- Text passage:
CBD provides financial services and products for Institutional, Corporate, and Business Banking, and a digital product suite to meet needs of Retail and Private banking clients.

Since 2018, the bank has adopted a digital-first strategy to enhance customer interactions across all touchpoints. Its evolving customer servicing model is focused on delivering high-value sales and service experiences while driving adoption of digital and mobile platforms. These initiatives have been spearheaded by CEO Dr. Bernd van Linder.

In 2022, CBD partnered with fintech company Postpay to provide transaction banking, debt funding, and e-commerce solutions.

In 2024, Hewlett Packard Enterprise (HPE) and Du from Emirates Integrated Telecommunications Company (EITC) announced their collaboration with CBD to integrate cutting-edge infrastructure to support its innovation roadmap.

In 2024, CBD joined the Dubai FinTech Summit (DFS)—organised by Dubai International Financial Centre (DIFC)— as a Strategic Banking Partner, highlighting its commitment to supporting the global fintech ecosystem and future-facing enterprises.

In 2025, CBD entered a multi-year partnership with Dubai Festivals and Retail Establishment (DFRE), part of Dubai’s Department of Economy & Tourism (DET). This collaboration provides CBD customers with exclusive privileges tied to Dubai’s flagship festivals, including Dubai Shopping Festival, Dubai Food Festival, Ramadan and Eid in Dubai, and Dubai Fitness Challenge. The partnership reflects CBD’s vision to actively contribute to the cultural and economic fabric of the UAE.

- Problems and tasks:
1) Name every Dubai festival that the passage about CBD mentions in connection with the DFRE partnership.
2) In the passage about CBD, what was the purpose of the digital-first strategy the bank adopted in 2018?
The dataset items that come after this text are separate material with no connection to it.

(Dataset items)
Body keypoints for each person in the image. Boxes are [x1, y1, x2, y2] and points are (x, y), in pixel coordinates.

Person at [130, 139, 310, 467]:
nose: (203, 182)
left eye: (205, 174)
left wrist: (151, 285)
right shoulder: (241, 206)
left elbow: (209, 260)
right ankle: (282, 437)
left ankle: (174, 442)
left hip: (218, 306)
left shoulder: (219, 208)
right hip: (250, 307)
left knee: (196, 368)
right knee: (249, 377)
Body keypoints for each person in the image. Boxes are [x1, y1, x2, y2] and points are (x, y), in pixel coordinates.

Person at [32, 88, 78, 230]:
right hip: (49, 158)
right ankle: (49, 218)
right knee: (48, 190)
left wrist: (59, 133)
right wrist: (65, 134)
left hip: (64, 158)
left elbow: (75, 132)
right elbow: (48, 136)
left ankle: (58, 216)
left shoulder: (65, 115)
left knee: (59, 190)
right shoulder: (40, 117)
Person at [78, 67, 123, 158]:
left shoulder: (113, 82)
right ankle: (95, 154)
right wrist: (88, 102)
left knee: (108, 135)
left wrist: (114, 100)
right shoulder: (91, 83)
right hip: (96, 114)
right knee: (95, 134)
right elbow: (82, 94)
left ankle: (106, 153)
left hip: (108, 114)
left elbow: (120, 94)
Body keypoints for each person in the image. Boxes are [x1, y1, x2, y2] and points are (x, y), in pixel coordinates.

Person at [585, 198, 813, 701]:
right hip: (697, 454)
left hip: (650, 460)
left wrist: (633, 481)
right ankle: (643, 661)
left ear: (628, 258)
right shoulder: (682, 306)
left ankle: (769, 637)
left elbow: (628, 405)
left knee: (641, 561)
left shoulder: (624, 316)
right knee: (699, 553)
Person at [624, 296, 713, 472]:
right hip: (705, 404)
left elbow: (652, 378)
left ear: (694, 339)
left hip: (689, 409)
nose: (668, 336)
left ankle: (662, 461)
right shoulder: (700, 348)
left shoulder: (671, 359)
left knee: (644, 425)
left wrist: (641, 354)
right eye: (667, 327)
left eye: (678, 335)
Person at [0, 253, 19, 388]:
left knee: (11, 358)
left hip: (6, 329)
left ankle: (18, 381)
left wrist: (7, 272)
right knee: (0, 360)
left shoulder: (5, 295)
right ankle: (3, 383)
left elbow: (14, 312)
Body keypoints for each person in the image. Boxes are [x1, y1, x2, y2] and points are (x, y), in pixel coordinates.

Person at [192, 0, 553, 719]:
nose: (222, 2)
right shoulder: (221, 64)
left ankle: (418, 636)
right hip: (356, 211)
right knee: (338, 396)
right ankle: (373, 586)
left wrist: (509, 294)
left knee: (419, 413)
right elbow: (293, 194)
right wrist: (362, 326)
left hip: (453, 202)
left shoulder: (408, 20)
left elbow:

- Written answers:
1) Dubai Shopping Festival, Dubai Food Festival, Ramadan and Eid in Dubai, and Dubai Fitness Challenge.

2) The bank adopted the digital-first strategy to enhance customer interactions across all touchpoints. Its customer servicing model focuses on delivering high-value sales and service experiences while driving adoption of digital and mobile platforms.